>> Begin Excerpt provided

This is an article I wrote a couple of weeks ago.

For more information on the destruction of Pinyon Pine forests and how you can help:

http://www.pinyonjuniperforests.org/    and     https://suwa.org/cha...tation-removal/

 

 

We’ve Got To Fight For Their Right To Party

 

A group of jays is quite appropriately called a party. A group of Pinyon Jays is a big party - the kind of party the neighbors would call the cops on. I used to try and count them as they flew overhead but I would usually end up laughing and losing my place while the dog ran and hid beneath something. It rarely happens now. The Pinyon Jays are not around here much anymore. 

 

 There are still some Pinyon Pines scattered around my house and the homes of my neighbors but many of them were cut down or have succumbed to drought, insects and mistletoe. In the larger area of our watershed tens of thousands of acres of Pinyon/Juniper forest have burned in wildfires. The remaining Pinyon/Juniper forests in this region have been subjected to “thinning” supposedly to reduce the fire risk or to increase Bitterbrush (Purshia tridentata) for deer browse or to “save” the Sage Grouse. I think the reasons for cutting Pinyon Pines changes according to the audience and/or whatever may be a current hot topic. I was told the trees were “encroaching”. When I mentioned the concept of plant succession my contact at the Bureau of Land Management stopped responding to my emails. I also have observed that Bitterbrush has regrown from old crowns after wildfire but does not appear to be moving into the footprints of trees which were cut down.

>> End Excerpt provided
>> Begin Extracted data

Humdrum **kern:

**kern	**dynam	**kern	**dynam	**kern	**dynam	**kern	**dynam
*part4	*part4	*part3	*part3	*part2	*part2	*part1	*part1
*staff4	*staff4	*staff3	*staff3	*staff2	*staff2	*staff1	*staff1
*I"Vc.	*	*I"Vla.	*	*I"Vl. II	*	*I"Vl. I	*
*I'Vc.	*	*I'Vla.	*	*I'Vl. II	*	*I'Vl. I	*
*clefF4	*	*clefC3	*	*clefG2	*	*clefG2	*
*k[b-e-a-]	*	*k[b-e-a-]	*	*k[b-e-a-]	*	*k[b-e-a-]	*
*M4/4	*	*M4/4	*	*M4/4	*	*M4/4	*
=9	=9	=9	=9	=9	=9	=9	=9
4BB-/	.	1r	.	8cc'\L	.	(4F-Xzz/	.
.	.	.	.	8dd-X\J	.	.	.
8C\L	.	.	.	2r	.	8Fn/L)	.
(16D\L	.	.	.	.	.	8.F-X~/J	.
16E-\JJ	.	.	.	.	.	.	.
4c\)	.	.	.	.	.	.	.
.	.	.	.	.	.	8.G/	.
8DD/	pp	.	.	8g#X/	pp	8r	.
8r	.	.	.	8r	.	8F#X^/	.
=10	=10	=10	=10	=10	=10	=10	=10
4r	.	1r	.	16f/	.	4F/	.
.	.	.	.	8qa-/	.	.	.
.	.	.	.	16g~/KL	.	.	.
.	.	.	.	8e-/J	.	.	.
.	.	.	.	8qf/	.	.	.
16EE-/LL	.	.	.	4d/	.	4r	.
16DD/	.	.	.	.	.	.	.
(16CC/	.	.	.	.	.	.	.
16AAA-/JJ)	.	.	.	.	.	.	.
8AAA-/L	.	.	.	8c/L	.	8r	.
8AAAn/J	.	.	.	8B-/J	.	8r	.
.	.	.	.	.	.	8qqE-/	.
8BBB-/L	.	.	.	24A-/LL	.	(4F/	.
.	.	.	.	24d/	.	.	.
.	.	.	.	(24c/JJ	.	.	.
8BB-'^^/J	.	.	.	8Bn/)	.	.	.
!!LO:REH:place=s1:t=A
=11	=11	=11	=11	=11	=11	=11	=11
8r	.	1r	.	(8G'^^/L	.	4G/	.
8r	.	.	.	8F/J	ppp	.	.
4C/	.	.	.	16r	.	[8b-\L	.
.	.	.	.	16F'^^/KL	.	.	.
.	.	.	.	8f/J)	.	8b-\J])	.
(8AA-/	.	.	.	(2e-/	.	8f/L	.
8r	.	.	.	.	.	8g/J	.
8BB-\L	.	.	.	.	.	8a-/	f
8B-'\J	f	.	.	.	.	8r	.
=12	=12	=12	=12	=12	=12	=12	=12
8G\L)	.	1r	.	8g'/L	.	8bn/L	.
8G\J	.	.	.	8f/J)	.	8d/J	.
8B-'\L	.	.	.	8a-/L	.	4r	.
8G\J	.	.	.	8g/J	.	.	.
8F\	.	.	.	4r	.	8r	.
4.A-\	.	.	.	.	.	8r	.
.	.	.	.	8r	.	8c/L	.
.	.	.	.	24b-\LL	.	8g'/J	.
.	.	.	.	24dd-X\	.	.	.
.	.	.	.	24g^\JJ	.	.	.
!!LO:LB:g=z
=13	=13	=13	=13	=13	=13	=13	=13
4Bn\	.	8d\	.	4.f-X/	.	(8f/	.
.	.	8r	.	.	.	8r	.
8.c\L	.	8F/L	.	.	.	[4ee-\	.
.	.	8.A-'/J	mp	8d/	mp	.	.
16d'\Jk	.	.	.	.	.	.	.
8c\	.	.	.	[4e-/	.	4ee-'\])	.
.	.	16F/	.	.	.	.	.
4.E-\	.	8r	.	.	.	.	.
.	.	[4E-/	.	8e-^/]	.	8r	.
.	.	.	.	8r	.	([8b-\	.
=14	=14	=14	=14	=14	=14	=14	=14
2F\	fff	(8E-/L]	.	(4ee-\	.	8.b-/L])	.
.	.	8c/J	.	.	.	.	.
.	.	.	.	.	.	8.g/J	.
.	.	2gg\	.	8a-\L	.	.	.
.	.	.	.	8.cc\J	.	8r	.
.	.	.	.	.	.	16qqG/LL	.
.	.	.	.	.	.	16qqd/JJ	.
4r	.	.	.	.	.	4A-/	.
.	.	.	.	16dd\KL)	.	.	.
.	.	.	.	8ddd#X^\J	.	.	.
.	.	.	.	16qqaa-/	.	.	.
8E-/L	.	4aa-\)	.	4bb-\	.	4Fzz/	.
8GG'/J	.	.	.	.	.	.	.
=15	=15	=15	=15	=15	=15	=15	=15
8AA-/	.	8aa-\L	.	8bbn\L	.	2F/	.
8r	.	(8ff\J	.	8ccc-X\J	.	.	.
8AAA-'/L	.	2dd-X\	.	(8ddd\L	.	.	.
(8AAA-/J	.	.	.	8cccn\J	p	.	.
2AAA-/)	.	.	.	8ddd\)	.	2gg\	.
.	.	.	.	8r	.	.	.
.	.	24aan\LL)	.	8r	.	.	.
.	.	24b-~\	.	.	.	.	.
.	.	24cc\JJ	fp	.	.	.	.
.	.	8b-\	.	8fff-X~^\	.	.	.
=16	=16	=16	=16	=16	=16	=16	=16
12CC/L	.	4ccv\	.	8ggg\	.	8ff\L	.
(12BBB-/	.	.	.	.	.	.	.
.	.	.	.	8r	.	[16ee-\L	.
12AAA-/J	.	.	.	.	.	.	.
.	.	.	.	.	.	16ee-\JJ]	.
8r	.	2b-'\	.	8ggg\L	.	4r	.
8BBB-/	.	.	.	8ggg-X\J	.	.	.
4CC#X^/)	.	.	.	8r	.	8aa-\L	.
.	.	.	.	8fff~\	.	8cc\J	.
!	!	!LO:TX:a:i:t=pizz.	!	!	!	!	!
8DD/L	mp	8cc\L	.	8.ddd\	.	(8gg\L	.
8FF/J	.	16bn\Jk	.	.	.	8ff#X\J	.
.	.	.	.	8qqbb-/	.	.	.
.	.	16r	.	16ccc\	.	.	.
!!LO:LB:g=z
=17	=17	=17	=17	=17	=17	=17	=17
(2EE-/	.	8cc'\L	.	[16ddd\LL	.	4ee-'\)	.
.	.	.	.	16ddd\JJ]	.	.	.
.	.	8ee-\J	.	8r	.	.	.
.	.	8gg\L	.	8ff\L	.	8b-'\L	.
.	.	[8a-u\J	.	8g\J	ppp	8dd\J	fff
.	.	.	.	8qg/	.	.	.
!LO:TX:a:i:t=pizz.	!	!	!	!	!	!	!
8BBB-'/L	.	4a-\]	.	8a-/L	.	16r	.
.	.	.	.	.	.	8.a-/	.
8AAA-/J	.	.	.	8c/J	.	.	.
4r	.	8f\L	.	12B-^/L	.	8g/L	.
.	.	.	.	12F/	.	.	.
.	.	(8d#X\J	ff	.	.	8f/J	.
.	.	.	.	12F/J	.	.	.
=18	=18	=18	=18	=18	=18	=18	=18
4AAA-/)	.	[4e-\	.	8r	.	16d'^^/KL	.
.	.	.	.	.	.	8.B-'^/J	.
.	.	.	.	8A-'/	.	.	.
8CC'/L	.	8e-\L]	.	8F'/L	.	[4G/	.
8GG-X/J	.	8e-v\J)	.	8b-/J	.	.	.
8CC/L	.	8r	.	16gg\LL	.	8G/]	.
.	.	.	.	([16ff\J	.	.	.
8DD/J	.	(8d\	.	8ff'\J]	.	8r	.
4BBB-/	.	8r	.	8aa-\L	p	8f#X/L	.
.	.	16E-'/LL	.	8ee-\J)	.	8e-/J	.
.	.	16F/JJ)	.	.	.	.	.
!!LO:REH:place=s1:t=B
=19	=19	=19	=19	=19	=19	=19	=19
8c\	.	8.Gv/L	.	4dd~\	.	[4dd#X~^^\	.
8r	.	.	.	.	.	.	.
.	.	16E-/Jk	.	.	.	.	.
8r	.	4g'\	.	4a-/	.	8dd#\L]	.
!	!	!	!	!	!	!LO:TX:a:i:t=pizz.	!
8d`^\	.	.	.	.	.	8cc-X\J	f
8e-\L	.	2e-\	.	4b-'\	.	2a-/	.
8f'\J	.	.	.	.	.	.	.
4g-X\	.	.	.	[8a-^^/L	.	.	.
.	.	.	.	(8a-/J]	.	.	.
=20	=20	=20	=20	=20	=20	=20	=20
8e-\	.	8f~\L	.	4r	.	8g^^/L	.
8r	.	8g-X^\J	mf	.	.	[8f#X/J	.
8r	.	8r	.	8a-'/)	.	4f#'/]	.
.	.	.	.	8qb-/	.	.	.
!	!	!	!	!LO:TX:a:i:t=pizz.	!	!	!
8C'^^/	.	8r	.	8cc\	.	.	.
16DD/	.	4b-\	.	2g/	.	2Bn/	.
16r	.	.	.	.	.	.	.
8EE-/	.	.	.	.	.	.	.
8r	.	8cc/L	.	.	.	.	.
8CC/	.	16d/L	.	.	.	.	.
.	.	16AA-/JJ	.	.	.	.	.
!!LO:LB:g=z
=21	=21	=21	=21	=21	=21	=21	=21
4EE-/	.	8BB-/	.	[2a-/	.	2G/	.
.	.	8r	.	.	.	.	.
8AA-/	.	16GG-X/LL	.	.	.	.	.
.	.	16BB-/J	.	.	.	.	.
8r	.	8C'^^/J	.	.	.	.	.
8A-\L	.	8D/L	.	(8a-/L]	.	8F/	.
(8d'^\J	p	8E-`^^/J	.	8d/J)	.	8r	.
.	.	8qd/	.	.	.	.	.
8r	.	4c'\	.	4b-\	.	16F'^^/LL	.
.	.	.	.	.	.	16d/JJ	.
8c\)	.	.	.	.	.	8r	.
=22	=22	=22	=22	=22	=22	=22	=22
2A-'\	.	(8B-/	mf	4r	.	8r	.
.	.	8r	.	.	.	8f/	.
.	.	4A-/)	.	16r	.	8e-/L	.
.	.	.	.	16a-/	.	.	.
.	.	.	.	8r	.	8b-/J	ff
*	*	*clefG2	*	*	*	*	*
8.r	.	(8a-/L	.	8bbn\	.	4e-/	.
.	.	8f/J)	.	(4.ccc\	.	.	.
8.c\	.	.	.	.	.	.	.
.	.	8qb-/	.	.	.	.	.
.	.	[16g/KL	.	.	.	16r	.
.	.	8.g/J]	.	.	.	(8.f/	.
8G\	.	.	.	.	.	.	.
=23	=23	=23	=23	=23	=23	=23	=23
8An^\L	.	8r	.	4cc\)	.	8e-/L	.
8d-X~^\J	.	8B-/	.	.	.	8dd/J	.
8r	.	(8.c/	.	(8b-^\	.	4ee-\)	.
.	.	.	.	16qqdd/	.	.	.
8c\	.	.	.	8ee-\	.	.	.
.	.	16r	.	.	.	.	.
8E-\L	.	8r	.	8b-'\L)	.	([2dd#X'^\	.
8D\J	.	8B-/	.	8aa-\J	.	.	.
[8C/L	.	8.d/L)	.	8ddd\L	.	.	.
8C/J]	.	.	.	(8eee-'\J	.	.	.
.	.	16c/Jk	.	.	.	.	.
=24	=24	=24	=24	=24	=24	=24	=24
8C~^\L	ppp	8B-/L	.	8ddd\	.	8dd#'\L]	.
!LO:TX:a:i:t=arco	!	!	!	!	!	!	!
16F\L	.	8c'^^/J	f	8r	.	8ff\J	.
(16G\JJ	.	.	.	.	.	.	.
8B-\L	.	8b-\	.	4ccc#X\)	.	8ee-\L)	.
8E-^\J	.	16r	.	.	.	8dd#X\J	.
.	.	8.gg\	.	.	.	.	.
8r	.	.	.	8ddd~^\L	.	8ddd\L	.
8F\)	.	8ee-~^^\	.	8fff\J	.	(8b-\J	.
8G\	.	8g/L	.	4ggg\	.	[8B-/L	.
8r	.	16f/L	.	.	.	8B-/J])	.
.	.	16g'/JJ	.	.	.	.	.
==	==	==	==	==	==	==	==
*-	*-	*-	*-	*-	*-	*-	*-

>> End Extracted data

◆ Aim 1 ◆
What does the Pinyon Jay article say a group of jays is called?
◆ Aim 2 ◆
Reproduce the passage of the Pinyon Jay article between "For more information" and "here much anymore.", inclusive.
◆ Aim 3 ◆
Translate this sentence from the Pinyon Jay article into French: "The Pinyon Jays are not around here much anymore."
Rely solely on the Pinyon Jay article.

◆ Full response 1 ◆
A group of jays is called a party.

◆ Full response 2 ◆
For more information on the destruction of Pinyon Pine forests and how you can help:

http://www.pinyonjuniperforests.org/    and     https://suwa.org/cha...tation-removal/

 

 

We’ve Got To Fight For Their Right To Party

 

A group of jays is quite appropriately called a party. A group of Pinyon Jays is a big party - the kind of party the neighbors would call the cops on. I used to try and count them as they flew overhead but I would usually end up laughing and losing my place while the dog ran and hid beneath something. It rarely happens now. The Pinyon Jays are not around here much anymore.

◆ Full response 3 ◆
Les geais des pinèdes ne sont plus guère présents par ici.